Sarah starts at a point 26 miles from school and runs toward school at 6 miles per hour. Ryan starts from school 1.3 hours later and runs towards Sarah at 8 miles per hour. Let x be the number of hours Sarah has been running
Write an expression in terms of x for the distance Sarah has run
Write an expression in terms of x for Sarah's distance from the school
Write an expression in terms of x for the time Ryan has been running
Write an expression in terms of x for Ryan's distance from the school
Write and solve an equation to find when Sarah and Ryan meet
How far are they from the school when they meet uP
Sarah runs 6 x
sarah is 26 - 6 x from school
Ryan ran x -1.5 hours
ryan is 8 (x-1.5) from school
when they meet
Sarah runs 6 x
sarah is 26 - 6 x from school
Ryan ran x -1.5 hours
ryan is 8 (x-1.5) from school
when they meet
26 - 6 x = 8 (x-11.5)
can you take it from there?
26 - 6 x = 8 (x-1.5)
Thank you!!!
To solve this problem, let's break down the given information into equations.
1. Expression for the distance Sarah has run in terms of x:
Since Sarah runs at a constant speed of 6 miles per hour, the distance she runs can be expressed as "6x" miles.
2. Expression for Sarah's distance from the school in terms of x:
Sarah starts 26 miles away from the school and runs towards it, so her distance from the school can be expressed as "26 - 6x" miles. As she runs, the distance decreases.
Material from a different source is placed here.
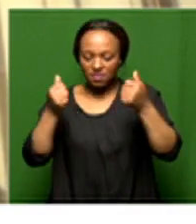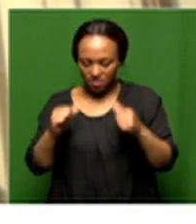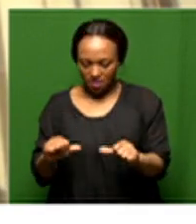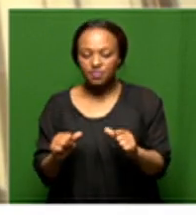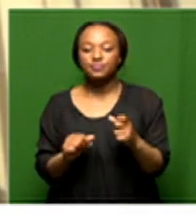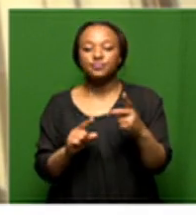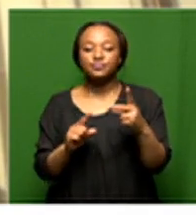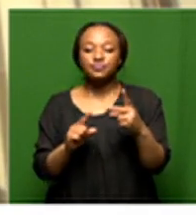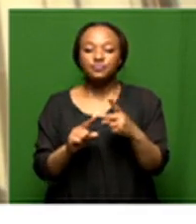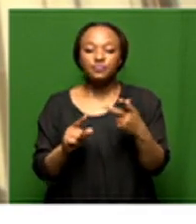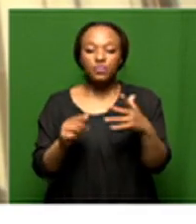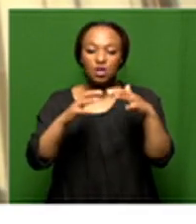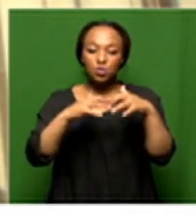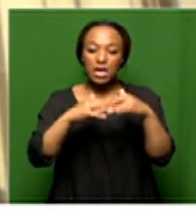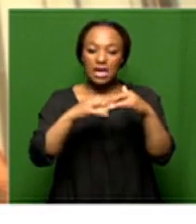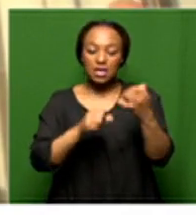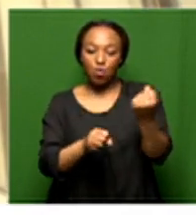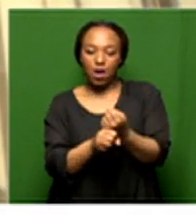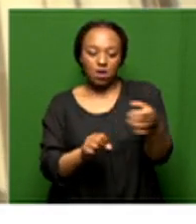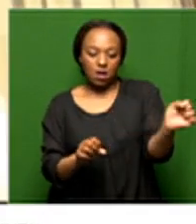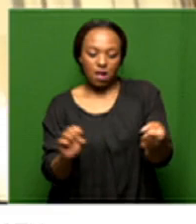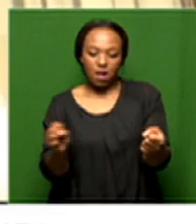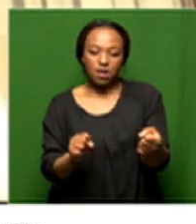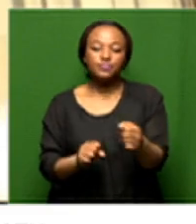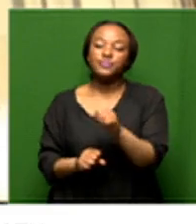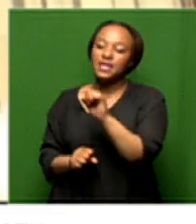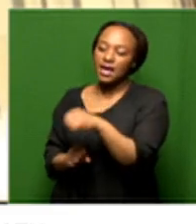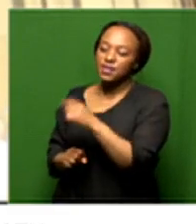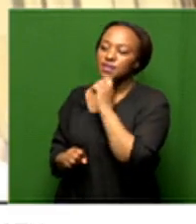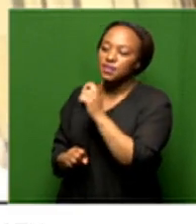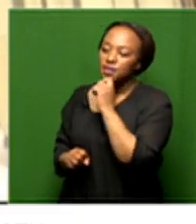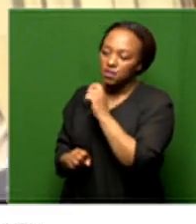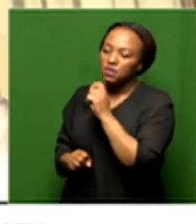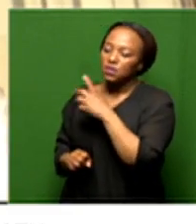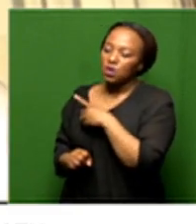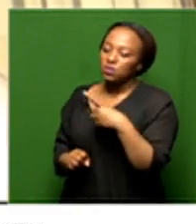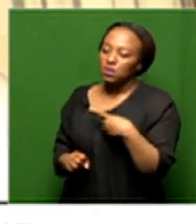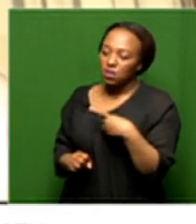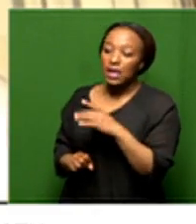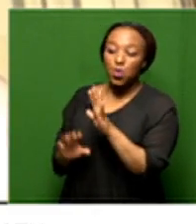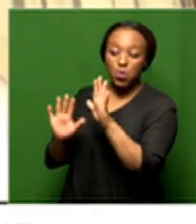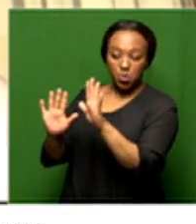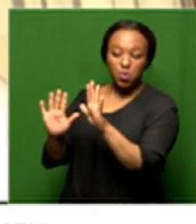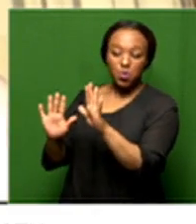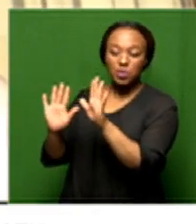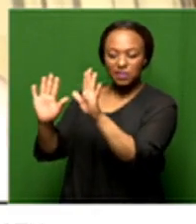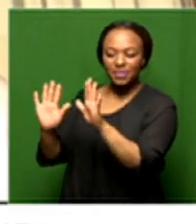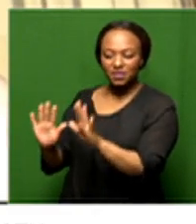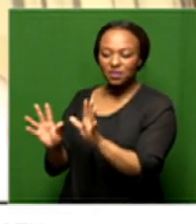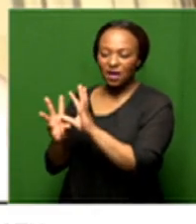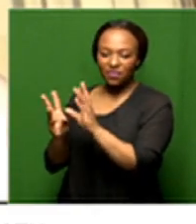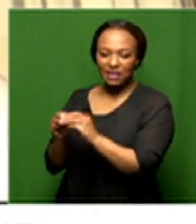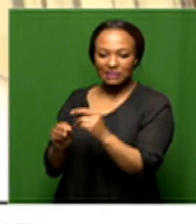create more jobs indeed dr everything you're saying it's amazing i mean everything you're saying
3. Expression for the time Ryan has been running in terms of x:
Ryan starts running 1.3 hours after Sarah, so the time he has been running can be represented by "x - 1.3" hours.
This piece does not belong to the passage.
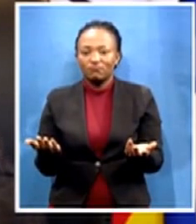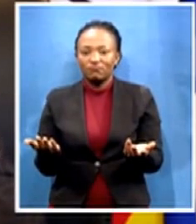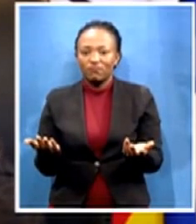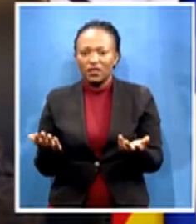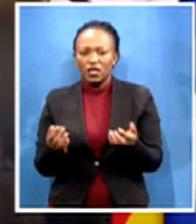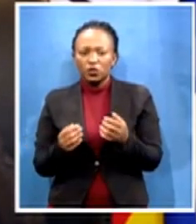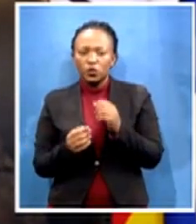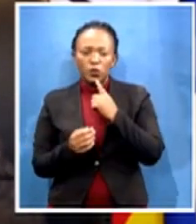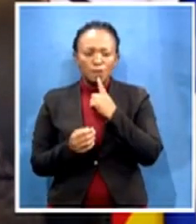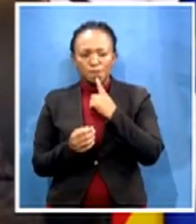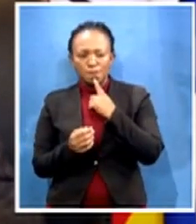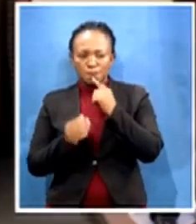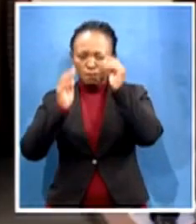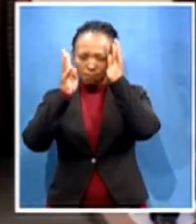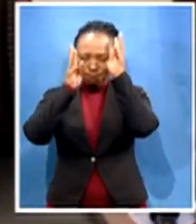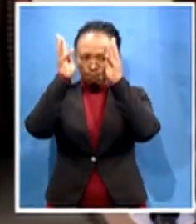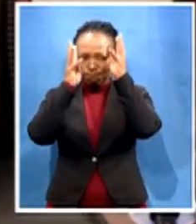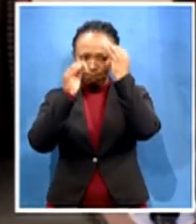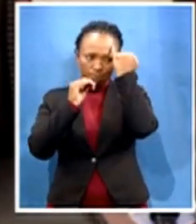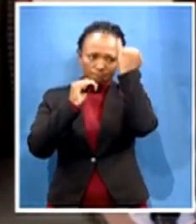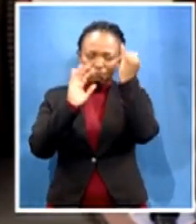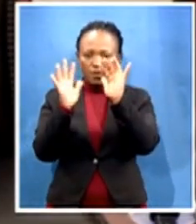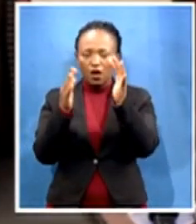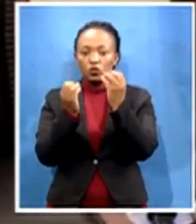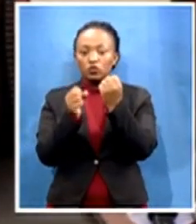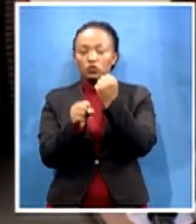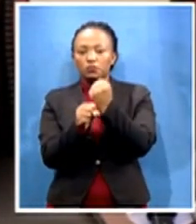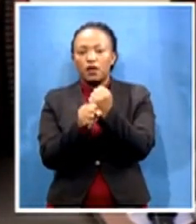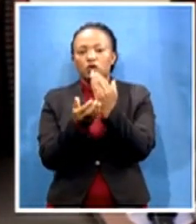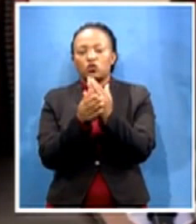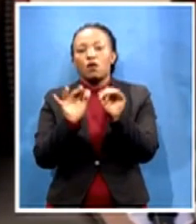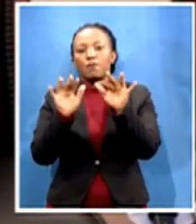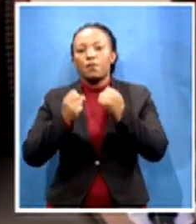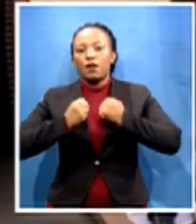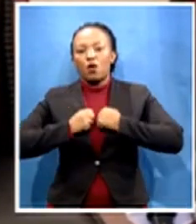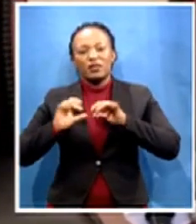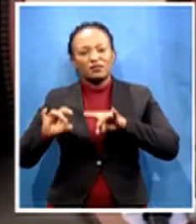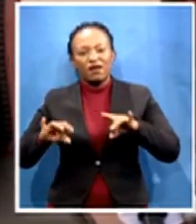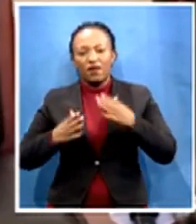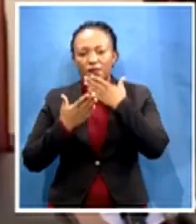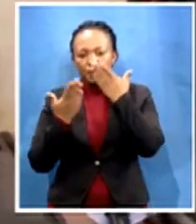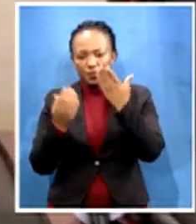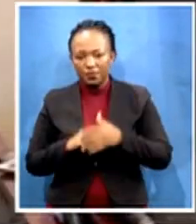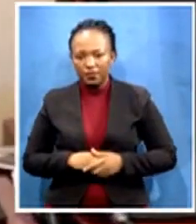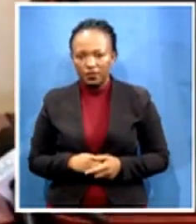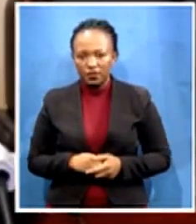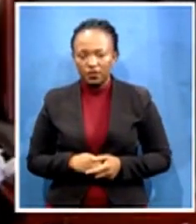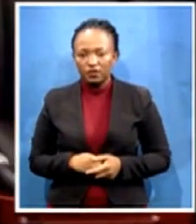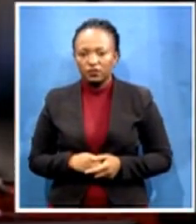our people don't suffer. We have an ample room to cooperate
4. Expression for Ryan's distance from the school in terms of x:
Ryan starts at the school and runs towards Sarah at a constant speed of 8 miles per hour. Therefore, his distance from the school can be expressed as "8(x - 1.3)" miles.
5. Equation to find when Sarah and Ryan meet:
To find when Sarah and Ryan meet, their distances from the school should be equal. Thus, we set Sarah's distance = Ryan's distance:
26 - 6x = 8(x - 1.3).
Let's solve this equation:
26 - 6x = 8x - 10.4
Adding 6x to both sides:
26 = 14x - 10.4
Adding 10.4 to both sides:
36.4 = 14x
Dividing by 14:
x = 2.6
Therefore, Sarah and Ryan meet after Sarah has been running for 2.6 hours.
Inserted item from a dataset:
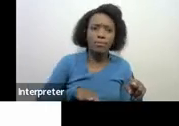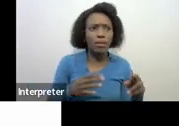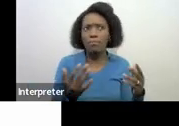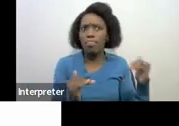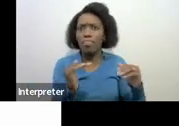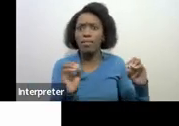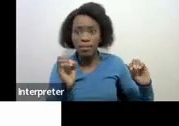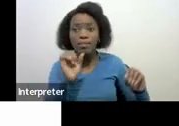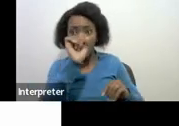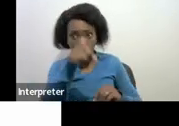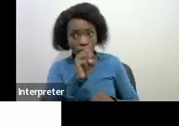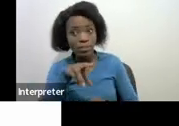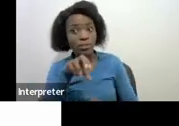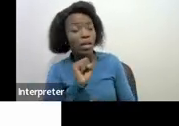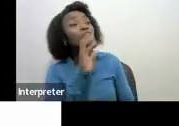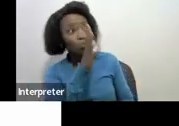assist you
6. Distance from the school when they meet:
To find this distance, substitute the value of x into one of the expressions we established earlier. Let's use Sarah's distance from the school expression:
Sarah's distance = 26 - 6x
Substituting x = 2.6:
Sarah's distance = 26 - 6(2.6)
Sarah's distance = 26 - 15.6
Sarah's distance = 10.4 miles
Hence, Sarah and Ryan are 10.4 miles away from the school when they meet.